The United Nations: Britain, France and Germany are pushing Iran to take a deal that would hold fresh UN sanctions.
The three European powers said the offer gives Tehran more time for conversations about his nuclear program, but only if it allows inspectors back and facilitates Western fear of uranium resistant.
UN broadcasts to the three countries-known as E3-broadcast a joint statement before a closed door safety council meeting, a day after launching a 30-day process to reintroduce UN sanctions against Iran over its disputed nuclear program.
E3 offered to delay the reintroduction of sanctions – known as Snapback – for up to six months if Iran restored access to the UN’s nuclear inspectors, dealt with concern for its stock of enriched uranium and participated in conversations with the United States.
“Our asked were fair and realistic,” said Britain’s UN Ambassador Barbara Woodward, who read the statement. “Today, however, Iran has not shown any indication that it is serious to meet them.”
“We urge Iran to rethink this attitude to reach an agreement based on our offerings and help create space for a diplomatic solution to this issue in the long term,” she said with her German and French colleagues standing next to her.

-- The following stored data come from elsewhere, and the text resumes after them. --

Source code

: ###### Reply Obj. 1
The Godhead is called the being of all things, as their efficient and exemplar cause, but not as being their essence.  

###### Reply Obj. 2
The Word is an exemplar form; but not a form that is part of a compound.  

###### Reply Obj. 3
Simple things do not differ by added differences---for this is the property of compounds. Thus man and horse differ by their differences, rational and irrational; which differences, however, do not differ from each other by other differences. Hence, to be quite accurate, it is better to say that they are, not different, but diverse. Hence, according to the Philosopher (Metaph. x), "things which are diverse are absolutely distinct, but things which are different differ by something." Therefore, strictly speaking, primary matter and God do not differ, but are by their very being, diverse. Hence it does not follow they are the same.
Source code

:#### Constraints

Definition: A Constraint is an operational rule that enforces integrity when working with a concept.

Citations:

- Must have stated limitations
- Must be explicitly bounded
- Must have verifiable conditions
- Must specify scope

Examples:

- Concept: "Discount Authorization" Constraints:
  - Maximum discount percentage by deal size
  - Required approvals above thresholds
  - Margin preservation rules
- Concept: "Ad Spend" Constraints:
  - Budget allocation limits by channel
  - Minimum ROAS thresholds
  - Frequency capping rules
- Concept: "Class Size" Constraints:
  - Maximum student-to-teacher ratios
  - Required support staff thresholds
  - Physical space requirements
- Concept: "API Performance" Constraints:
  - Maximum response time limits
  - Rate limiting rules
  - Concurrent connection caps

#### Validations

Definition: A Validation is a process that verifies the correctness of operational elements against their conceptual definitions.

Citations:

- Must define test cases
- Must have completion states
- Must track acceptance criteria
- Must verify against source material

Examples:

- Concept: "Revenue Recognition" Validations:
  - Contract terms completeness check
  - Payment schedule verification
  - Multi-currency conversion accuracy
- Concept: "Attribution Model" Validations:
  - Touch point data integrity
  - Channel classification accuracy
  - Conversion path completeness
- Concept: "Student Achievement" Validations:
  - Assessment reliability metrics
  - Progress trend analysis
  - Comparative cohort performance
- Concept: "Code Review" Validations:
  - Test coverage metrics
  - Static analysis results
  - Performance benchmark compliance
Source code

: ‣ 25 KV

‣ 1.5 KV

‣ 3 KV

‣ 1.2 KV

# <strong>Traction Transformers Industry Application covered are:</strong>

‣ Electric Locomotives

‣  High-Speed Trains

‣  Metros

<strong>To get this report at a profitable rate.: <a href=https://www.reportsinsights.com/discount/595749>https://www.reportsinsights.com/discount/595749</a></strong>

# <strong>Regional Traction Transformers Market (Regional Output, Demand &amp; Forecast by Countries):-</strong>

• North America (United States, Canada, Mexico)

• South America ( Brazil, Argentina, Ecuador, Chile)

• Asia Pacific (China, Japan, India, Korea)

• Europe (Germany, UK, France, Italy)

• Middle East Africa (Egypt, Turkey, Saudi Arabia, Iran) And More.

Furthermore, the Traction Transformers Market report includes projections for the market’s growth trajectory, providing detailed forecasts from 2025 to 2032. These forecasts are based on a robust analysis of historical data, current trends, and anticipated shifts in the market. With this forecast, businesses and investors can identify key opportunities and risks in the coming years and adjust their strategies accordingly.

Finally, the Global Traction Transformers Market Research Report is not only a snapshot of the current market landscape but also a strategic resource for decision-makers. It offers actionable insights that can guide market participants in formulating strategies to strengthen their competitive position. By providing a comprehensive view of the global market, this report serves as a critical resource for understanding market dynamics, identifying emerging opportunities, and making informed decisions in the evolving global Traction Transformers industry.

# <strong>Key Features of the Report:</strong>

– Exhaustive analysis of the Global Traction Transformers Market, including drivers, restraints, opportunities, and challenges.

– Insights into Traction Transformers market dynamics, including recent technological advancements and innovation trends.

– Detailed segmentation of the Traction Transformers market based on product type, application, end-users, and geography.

In response, Iran’s UN Ambassador Amir Saeid Iravani said the E3 offer was “full of unrealistic prerequisites”.
“They require matters that must be the result of the negotiations, not the starting point, and they know that these requirements cannot be met,” he told journalists.
Iravani said that E3 should instead be back “a short, unconditional technical extension of the decision 2231”, which will put down a nuclear agreement in 2015, which lifted the UN and Western sanctions against Iran in return for curbs on its nuclear program.
Sino-Russian draft
Russia and China have proposed a draft of the UN Security Council’s resolution that would extend the 2015 agreement for six months and urge all parties to resume negotiations immediately. But they have not yet asked for a voting.
The couple, strategic allies in Iran, have removed controversial language from the draft – as they originally suggested on Sunday – which would have blocked E3 from resuming the UN sanctions against Iran.
Iravani described the Russian and Chinese draft resolution as a practical step to give diplomacy more time. A decision needs at least nine votes in favor and no veto from the United States, France, Britain, China or Russia.
The UN Nuclear Inspectors have returned to Iran for the first time since it suspended collaboration with them after attack in June at its nuclear locations by Israel and the United States. But Iran has not yet reached an agreement on how it would resume full work on the international nuclear energy agency.